The task -> Go line by line through the entries below and copy those containing the string "page".

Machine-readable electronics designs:
====

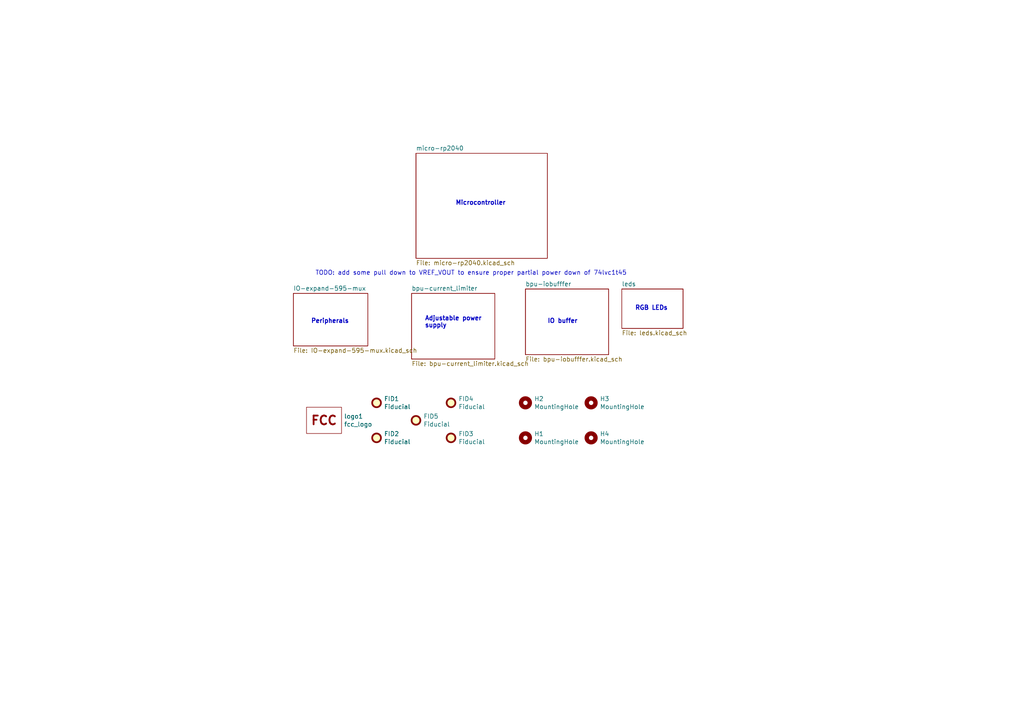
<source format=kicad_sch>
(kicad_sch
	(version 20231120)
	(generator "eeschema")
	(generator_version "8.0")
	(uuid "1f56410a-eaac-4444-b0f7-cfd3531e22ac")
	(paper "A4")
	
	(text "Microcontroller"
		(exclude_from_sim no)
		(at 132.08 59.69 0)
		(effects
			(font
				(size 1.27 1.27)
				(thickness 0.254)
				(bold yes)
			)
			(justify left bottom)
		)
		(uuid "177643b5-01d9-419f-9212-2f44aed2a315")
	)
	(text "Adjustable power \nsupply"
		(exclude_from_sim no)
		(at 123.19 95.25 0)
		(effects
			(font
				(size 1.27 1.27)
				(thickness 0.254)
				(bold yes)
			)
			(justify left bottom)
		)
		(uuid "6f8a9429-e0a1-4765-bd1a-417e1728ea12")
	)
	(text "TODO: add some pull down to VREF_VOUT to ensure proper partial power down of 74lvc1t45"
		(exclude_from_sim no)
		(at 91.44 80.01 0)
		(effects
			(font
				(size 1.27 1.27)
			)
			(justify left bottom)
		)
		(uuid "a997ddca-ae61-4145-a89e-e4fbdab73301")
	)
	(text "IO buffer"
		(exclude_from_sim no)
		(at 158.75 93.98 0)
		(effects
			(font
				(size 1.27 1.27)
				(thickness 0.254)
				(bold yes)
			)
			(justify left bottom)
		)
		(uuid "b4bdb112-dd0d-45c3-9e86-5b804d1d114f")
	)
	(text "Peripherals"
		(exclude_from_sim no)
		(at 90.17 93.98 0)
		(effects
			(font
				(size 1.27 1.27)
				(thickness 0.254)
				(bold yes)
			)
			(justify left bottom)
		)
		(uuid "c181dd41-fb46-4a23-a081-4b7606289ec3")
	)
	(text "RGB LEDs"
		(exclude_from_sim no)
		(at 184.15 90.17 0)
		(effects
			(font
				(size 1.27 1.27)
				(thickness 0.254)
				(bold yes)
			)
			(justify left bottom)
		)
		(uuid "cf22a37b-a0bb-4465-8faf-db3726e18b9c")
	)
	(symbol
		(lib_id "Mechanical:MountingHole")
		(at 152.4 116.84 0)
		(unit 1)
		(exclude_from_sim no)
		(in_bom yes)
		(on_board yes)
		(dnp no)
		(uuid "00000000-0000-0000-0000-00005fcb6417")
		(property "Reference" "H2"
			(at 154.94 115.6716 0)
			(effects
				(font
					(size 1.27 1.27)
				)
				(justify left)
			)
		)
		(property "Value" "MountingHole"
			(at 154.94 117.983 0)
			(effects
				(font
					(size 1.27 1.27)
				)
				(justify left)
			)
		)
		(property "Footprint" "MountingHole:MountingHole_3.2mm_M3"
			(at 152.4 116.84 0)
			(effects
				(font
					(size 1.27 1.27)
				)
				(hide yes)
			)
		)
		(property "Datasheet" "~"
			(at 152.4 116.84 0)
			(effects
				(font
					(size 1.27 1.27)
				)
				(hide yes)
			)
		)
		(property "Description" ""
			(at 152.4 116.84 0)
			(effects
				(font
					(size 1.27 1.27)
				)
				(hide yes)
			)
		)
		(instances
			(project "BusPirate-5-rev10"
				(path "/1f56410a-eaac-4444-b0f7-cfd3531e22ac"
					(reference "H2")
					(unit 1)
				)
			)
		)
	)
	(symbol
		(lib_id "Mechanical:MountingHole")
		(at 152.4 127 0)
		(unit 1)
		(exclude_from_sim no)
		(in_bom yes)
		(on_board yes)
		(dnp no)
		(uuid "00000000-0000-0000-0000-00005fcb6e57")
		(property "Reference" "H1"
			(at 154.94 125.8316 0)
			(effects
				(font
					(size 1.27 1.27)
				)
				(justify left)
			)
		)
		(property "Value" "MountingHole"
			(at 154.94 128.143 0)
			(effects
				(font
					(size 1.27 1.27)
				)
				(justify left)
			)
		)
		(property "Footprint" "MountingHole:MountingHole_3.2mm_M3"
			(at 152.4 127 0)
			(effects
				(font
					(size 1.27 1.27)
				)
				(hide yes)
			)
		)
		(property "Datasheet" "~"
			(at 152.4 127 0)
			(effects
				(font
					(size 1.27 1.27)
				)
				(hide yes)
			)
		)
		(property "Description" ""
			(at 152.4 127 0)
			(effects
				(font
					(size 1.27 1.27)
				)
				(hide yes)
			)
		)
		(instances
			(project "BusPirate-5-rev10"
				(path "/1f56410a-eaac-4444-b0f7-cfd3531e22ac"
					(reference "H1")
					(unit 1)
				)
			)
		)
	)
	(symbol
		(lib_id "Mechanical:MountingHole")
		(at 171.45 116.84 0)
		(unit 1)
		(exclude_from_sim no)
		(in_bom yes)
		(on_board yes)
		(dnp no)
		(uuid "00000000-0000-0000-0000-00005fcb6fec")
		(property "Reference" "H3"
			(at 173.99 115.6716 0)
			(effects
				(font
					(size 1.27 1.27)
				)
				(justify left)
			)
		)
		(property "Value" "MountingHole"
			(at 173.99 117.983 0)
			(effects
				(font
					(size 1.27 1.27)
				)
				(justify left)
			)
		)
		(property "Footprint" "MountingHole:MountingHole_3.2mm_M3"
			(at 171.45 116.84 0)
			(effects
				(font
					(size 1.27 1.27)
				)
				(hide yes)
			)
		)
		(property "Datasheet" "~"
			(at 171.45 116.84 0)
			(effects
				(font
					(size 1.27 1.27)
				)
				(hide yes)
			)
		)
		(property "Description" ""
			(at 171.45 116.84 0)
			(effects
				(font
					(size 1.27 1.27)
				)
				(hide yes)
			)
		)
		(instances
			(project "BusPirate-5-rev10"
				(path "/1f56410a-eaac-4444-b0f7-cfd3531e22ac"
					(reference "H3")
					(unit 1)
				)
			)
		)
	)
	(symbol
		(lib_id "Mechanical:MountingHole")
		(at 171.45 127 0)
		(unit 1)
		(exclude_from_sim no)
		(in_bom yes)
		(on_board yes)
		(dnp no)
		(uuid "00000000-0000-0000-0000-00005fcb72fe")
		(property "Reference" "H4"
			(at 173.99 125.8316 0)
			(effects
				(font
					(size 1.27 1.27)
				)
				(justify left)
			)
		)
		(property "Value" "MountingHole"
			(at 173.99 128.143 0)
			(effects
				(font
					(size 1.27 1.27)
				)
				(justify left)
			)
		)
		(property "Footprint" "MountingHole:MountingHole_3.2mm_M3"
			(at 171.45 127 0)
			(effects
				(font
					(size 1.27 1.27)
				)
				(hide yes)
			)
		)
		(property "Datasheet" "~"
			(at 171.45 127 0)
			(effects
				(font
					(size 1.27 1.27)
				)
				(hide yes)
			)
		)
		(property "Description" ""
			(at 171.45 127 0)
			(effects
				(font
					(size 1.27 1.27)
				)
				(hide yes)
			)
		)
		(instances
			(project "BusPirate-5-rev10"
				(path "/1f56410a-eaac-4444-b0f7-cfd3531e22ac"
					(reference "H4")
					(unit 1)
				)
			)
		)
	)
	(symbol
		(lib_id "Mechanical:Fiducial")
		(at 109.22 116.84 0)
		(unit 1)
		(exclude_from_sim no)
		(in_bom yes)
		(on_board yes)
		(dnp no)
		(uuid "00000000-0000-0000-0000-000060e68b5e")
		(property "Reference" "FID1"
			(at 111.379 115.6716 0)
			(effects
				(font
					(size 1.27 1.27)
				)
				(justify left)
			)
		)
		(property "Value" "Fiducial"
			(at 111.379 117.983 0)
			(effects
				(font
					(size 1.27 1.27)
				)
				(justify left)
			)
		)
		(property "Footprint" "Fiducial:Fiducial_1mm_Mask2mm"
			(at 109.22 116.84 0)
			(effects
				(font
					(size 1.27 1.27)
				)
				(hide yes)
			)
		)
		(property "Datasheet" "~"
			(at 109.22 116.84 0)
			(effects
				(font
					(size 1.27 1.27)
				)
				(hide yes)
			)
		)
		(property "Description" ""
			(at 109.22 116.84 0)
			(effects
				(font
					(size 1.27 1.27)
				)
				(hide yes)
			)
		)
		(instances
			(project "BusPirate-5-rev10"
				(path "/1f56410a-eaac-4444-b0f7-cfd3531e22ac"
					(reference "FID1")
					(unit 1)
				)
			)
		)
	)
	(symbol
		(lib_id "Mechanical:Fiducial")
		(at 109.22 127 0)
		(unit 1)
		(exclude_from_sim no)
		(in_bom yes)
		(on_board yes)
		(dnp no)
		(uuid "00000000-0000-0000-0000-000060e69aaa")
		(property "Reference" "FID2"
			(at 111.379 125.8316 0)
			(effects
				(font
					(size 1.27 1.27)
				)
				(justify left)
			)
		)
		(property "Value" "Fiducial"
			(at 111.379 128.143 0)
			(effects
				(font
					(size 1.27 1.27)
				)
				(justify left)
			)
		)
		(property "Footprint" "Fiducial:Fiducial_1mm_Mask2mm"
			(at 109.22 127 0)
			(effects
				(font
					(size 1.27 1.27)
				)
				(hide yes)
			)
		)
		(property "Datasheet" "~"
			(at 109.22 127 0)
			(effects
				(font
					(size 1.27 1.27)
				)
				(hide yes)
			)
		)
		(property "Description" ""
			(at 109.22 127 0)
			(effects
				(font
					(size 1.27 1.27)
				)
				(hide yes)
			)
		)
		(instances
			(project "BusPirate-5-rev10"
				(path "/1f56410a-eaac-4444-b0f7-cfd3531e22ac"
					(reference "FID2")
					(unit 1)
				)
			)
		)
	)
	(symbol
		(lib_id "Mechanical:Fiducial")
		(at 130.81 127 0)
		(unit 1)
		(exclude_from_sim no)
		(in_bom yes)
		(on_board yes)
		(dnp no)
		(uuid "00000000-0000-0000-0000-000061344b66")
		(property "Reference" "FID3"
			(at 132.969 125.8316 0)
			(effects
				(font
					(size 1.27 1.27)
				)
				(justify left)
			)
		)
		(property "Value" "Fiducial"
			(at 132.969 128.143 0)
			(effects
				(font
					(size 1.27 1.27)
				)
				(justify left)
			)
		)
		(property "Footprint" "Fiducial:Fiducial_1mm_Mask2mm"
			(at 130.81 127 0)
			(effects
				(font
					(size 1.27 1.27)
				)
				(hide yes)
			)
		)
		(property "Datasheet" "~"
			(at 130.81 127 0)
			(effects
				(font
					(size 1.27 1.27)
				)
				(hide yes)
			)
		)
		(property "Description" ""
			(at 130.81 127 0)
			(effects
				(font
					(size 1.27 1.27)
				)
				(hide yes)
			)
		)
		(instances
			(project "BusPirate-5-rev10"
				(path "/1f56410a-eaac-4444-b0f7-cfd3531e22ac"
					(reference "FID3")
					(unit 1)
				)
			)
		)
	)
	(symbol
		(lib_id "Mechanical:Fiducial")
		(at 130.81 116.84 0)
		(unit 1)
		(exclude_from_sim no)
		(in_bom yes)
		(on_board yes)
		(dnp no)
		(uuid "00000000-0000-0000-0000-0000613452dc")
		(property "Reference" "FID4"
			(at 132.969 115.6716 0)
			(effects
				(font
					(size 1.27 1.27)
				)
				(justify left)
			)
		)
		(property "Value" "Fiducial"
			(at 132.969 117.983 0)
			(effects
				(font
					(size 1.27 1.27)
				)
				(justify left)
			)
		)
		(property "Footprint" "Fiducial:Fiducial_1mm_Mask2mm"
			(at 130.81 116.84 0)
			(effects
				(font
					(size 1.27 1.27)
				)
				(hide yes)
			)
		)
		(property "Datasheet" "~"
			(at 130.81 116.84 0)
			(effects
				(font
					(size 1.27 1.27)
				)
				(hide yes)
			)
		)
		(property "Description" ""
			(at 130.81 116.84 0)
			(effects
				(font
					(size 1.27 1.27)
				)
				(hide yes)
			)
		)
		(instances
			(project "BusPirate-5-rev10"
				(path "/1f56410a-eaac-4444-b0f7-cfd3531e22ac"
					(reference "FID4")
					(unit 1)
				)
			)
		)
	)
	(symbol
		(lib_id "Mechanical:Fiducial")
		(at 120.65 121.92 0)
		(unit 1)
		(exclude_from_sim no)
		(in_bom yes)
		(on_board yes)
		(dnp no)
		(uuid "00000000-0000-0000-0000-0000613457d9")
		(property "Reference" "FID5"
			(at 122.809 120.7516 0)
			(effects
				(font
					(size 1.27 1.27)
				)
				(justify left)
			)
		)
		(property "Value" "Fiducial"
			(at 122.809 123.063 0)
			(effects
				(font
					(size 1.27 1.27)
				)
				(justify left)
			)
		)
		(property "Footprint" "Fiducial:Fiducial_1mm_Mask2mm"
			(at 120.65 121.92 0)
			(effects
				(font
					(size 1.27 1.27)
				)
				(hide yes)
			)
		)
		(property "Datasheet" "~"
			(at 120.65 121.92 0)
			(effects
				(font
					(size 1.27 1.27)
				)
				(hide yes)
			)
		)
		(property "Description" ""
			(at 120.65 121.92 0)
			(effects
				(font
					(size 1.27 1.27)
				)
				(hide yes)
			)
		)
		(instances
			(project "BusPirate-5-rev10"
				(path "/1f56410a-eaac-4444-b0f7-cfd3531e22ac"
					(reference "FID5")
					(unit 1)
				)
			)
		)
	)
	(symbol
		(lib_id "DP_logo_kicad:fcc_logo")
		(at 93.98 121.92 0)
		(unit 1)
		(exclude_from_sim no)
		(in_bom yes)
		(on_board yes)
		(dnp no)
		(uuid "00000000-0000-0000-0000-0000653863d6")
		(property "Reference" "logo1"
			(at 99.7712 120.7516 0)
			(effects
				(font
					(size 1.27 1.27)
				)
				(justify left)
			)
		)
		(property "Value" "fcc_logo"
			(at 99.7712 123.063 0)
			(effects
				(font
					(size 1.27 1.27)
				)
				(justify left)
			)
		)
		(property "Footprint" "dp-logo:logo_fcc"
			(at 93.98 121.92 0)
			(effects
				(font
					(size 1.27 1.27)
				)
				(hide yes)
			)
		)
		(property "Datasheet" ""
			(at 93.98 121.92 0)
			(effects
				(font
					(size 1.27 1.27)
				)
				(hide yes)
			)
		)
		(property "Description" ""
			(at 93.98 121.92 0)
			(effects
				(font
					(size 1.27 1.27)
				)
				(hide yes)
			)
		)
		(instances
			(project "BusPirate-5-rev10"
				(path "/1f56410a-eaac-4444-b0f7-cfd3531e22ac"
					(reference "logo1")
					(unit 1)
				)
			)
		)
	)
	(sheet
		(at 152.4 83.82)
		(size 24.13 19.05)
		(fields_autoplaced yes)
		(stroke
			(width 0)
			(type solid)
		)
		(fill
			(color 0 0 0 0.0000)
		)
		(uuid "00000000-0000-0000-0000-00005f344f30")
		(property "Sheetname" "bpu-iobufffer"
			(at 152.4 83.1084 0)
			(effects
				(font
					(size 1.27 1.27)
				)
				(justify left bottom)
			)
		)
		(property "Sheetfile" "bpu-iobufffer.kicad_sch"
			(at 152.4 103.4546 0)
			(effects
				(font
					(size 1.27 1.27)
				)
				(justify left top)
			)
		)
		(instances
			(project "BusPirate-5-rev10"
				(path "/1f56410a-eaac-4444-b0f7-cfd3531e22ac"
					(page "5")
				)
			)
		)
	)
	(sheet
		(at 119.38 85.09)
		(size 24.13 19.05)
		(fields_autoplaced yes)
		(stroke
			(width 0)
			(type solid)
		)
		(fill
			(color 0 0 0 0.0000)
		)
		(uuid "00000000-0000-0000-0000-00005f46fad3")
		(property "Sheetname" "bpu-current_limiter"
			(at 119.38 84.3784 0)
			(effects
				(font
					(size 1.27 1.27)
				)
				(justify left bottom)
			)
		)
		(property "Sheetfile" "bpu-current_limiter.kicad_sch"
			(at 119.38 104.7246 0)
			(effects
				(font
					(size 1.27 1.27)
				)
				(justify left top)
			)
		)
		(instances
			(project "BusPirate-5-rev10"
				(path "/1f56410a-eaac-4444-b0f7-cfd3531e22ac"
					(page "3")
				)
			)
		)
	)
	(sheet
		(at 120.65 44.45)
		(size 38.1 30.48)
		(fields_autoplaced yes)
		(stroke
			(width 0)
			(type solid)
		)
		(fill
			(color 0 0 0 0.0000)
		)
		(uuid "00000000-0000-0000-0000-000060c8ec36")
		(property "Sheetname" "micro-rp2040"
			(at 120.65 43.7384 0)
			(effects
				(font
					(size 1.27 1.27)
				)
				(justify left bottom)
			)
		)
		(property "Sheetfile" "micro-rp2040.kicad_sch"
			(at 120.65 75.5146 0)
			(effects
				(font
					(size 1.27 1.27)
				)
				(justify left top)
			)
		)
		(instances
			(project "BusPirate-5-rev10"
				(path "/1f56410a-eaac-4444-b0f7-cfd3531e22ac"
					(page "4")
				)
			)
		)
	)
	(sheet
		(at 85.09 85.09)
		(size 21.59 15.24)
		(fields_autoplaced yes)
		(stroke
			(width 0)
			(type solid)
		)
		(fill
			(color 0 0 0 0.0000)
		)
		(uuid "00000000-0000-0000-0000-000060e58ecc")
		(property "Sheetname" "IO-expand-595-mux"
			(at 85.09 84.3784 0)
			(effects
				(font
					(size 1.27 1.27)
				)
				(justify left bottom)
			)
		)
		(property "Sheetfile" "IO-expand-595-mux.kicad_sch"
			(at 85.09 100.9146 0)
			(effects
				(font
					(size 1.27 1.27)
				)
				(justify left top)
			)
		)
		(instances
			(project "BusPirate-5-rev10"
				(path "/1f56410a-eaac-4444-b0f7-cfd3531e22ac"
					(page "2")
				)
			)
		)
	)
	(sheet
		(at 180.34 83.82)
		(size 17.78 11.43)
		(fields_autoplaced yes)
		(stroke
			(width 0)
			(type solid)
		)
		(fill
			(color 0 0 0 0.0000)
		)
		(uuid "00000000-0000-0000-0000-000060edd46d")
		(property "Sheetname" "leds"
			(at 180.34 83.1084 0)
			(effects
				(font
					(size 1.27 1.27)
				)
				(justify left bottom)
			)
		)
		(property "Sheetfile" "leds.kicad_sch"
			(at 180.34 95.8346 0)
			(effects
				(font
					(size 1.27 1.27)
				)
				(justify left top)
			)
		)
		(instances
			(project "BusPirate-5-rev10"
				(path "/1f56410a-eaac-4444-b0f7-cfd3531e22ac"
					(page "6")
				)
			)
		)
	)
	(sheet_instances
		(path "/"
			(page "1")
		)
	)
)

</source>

====

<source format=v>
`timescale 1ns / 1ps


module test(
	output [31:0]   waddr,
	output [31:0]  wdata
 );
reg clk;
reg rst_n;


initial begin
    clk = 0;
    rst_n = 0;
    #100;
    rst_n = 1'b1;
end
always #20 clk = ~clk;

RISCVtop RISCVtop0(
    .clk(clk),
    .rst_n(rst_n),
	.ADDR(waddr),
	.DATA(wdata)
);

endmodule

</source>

====

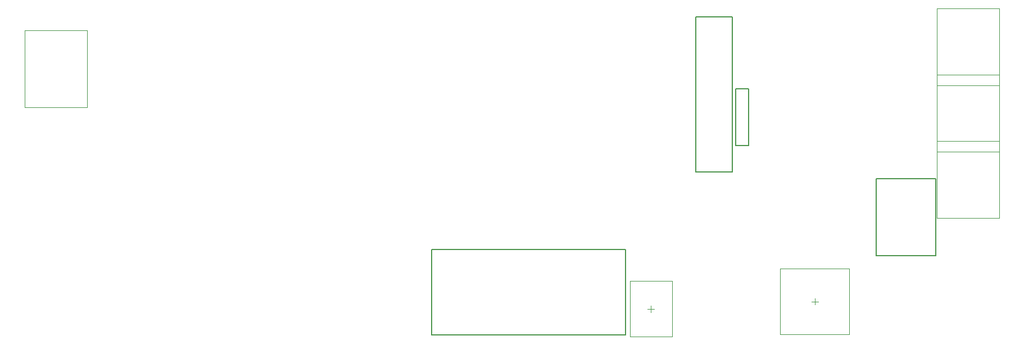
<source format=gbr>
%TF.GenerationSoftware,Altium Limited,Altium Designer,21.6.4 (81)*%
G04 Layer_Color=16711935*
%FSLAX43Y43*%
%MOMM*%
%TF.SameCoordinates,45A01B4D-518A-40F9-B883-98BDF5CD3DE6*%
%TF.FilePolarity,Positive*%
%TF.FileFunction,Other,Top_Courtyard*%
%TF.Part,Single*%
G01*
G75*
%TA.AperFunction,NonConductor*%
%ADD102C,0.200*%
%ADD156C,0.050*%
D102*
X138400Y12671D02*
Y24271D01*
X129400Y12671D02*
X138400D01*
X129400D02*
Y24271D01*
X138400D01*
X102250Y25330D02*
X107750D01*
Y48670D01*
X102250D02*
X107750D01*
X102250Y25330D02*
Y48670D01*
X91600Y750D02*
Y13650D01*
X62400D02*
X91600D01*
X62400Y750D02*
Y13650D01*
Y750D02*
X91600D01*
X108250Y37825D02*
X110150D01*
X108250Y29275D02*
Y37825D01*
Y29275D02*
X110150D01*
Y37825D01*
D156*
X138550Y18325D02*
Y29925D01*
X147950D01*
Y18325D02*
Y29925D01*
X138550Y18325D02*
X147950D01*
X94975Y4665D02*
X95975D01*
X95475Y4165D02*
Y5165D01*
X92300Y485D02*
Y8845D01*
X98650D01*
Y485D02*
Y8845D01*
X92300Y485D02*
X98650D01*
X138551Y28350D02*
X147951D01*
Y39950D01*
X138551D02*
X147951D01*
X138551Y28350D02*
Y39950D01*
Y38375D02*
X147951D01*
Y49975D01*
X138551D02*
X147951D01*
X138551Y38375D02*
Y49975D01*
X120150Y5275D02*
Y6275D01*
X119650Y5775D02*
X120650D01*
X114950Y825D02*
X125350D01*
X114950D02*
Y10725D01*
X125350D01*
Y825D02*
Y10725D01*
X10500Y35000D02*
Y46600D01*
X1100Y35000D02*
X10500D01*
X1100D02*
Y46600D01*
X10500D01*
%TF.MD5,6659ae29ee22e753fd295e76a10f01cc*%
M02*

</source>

====

Solution to this exercise ->
					(page "5")
					(page "3")
					(page "4")
					(page "2")
					(page "6")
			(page "1")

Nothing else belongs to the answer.